Truth is, you can’t fix sib rivalry. It’s part of growing up. Surprisingly, the best thing to do when sibs fight is nothing. Don’t ever comment on the fighting and never jump in to save one child from another. As soon as parents get pulled into these perpetual mini-battles and complaints, sibs play up their victimhood. The tears start flowing. The accusations of hurt feelings and ouches skyrocket. It’s a classic parent trap you need to avoid.
Then why so much fighting? Here’s what’s really going on beneath the surface. Both sibs want your attention and want to win (that means you side with them over their brother or sister). Haven’t you realized that sib rivalry sparks as soon as you step into a room… and haven’t you noticed it’s really bad in confined spaces (like cars) where you’re stuck in the front seat like a judge listening to passionate legal arguments. So, keep in mind, your presence is a catalyst for these epoch battles. Don’t join in or try to fix them – it makes things worse.
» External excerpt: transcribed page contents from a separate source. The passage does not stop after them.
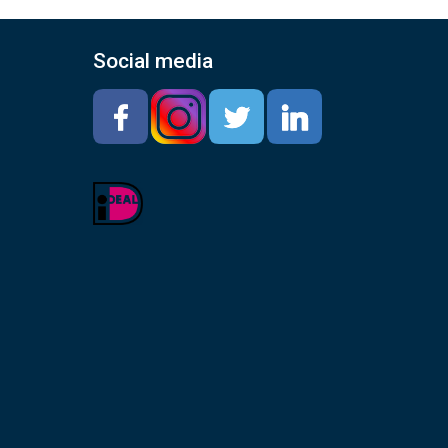
Social media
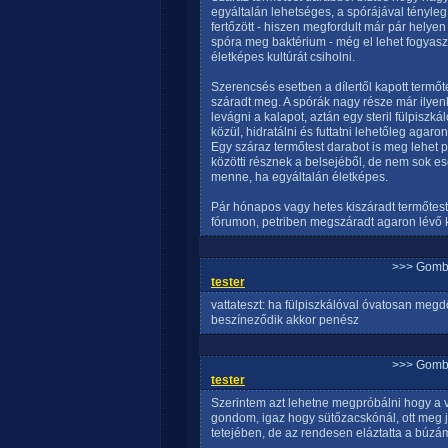
egyáltalán lehetséges, a spórájával tényleg 
fertőzött - hiszen megfordult már pár helye
spóra meg baktérium - még el lehet fogyaszt
életképes kultúrát csiholni.
Szerencsés esetben a dílertől kapott termőte
száradt meg. A spórák nagy része már ilyen
levágni a kalapot, aztán egy steril fülpiszk
közül, hidratálni és futtatni lehetőleg agaron
Egy száraz termőtest darabot is meg lehet p
közötti résznek a belsejéből, de nem sok e
menne, ha egyáltalán életképes.
Pár hónapos vagy hetes kiszáradt termőtest
fórumon, petriben megszáradt agaron lévő kult
>>> Gomb
tester
vattateszt: ha fülpiszkálóval óvatosan megd
beszíneződik akkor penész
>>> Gomb
tester
Szerintem azt lehetne megpróbálni hogy a vat
gondom, igaz hogy sütőzacskónál, ott meg 
tetejében, de az rendesen eláztatta a búzámat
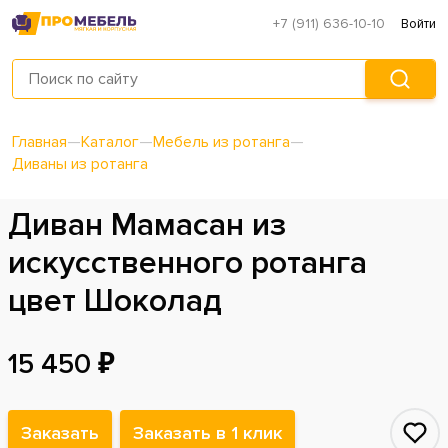
+7 (911) 636-10-10
Войти
Главная
—
Каталог
—
Мебель из ротанга
—
Диваны из ротанга
Диван Мамасан из
искусственного ротанга
цвет Шоколад
15 450 ₽
Заказать
Заказать в 1 клик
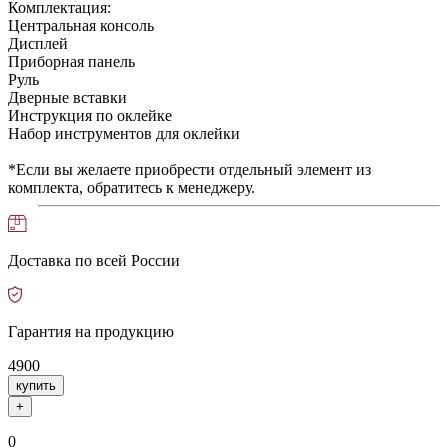
Комплектация:
Центральная консоль
Дисплей
Приборная панель
Руль
Дверные вставки
Инструкция по оклейке
Набор инструментов для оклейки
*Если вы желаете приобрести отдельный элемент из
комплекта, обратитесь к менеджеру.
Доставка по всей России
Гарантия на продукцию
4900
купить
+
0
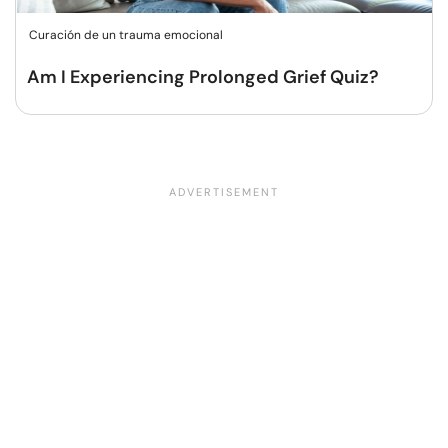
Curación de un trauma emocional
Am I Experiencing Prolonged Grief Quiz?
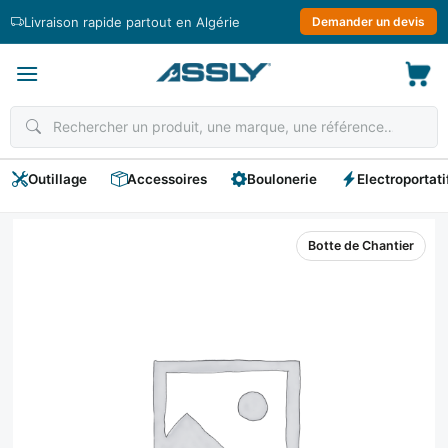
Passer
Livraison rapide partout en Algérie
Demander un devis
au
contenu
Outillage
Accessoires
Boulonerie
Electroportati
Botte de Chantier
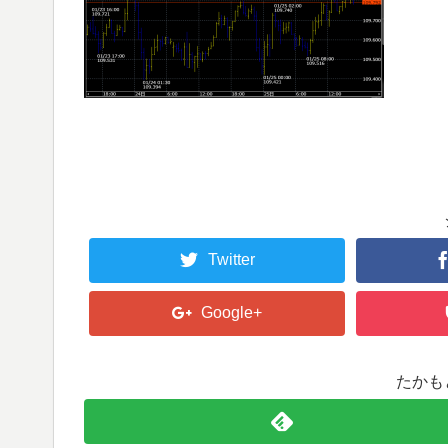
Twitter
Google+
たかも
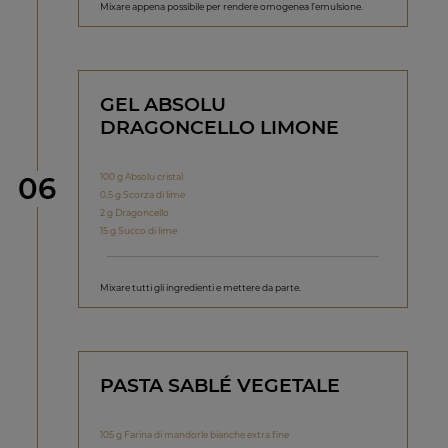
Mixare appena possibile per rendere omogenea l’emulsione.
GEL ABSOLU
DRAGONCELLO LIMONE
Step
100 g Absolu cristal
06
0,5 g Scorza di lime
2 g Dragoncello
15 g Succo di lime
Mixare tutti gli ingredienti e mettere da parte.
PASTA SABLÉ VEGETALE
105 g Farina di mandorle bianche extra fine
But there are times you can’t ignore, for example, if one sib smacks the other for no justified reason or an over-the-top insult is lobbed. When this happens, march the offender immediately to their room without warning or a second chance. No lecturing… they already know what they’ve done is wrong. Remove them from family interaction for a bit (I call this a time-away in my book). And if both kids are fighting or getting under your nerves with yelling and nasty behavior, don’t try to negotiate or settle the fight or figure out who did what. You’d have run a DNA analysis like a CSI investigator to get at the bottom of it. Instead, immediately separate them, give no second chances. Give equal time-aways in separate, quiet space. And tell them this:
“I don’t know why you keep fighting and making so much unpleasantness. We don’t do that in our home. You both will have to stay separate until you figure out how to work out your differences and your disagreements better.”
Then do something nice for yourself… pat yourself on the back… knowing you avoided a classic parent trap. Then enjoy the ensuing, temporary quiet!